Roland mengambil buku itu dari tangan Scroll dan menghiburnya, "Aku mengerti."
Ketika penyihir lain meninggalkan kantor, Nightingale diam-diam muncul duduk di sofa. Dia telah mengangkat jubahnya, seperti biasa, dan meletakkan kedua kakinya di atas meja dan mengunyah ikan kering dengan gembira.
"Kamu tidak ingin melihatnya?" Roland dengan senyum di wajahnya, bertanya.
Dengan suara mengejek, dia menjawab. "Aku tidak tertarik pada apa pun yang suka dilihat orang gila."
Roland menggelengkan kepalanya, duduk di belakang meja dan dengan hati-hati membuka buku itu. Halaman-halamannya terasa seolah-olah buku itu menjadi kenyataan.

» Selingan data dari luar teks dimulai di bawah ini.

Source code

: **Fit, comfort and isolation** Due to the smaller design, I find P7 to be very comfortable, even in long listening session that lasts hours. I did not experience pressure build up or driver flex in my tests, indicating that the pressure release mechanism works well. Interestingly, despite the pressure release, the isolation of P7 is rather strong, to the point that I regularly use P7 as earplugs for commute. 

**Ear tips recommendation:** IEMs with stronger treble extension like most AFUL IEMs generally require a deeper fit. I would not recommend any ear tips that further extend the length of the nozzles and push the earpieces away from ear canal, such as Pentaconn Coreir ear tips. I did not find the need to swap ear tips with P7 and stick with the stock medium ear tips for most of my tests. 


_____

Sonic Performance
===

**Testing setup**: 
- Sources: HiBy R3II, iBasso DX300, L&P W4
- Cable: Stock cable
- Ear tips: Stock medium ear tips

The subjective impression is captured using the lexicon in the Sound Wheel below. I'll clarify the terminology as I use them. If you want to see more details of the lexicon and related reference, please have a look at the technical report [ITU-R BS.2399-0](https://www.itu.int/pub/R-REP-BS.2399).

Seperti yang dikatakan Scroll, sebagian besar kontennya kacau balau. Sepertinya teks tersebut tidak ditulis dalam bahasa yang sama, setidaknya tata bahasanya tidak sama. Di dalam buku itu bulan darah disebutkan, serta gerbang batu besar, tetapi tidak ada di mana pun dia menemukan jejak Kota Suci. Faktanya, terlepas dari beberapa kata yang sesekali bisa dia pahami, arti dari banyak kata lain tidak jelas baginya. Sebagian besar isi Buku yang tidak bisa dia baca - pada akhirnya ringkasannya adalah: Sekalipun saya tahu setiap kata, saya tidak yakin apakah saya bisa memahaminya sepenuhnya. Saya tidak yakin apakah itu karena Gulir mengintip pendek hanya dapat mengambil, atau jika buku itu baru saja direkam dengan cara ini.
Rolland melewati lorong-lorong panjang, melompat langsung ke ujung. Meski begitu, buku itu cukup tebal, isinya sangat sedikit dan sebagian besar sisinya kosong. Tapi ketika dia membuka halaman terakhir, dia tiba-tiba melihat teks yang bisa dibaca. Tulisan rapi sebelumnya menjadi tidak terbaca, karena ditulis dengan tergesa-gesa, tetapi isinya dapat dimengerti dan menjawab banyak pertanyaan.
Kalimat pertama yang masih ditulis dengan tulisan tangan yang rapi adalah "Kita telah gagal. Manusia tidak bisa mengalahkan Iblis."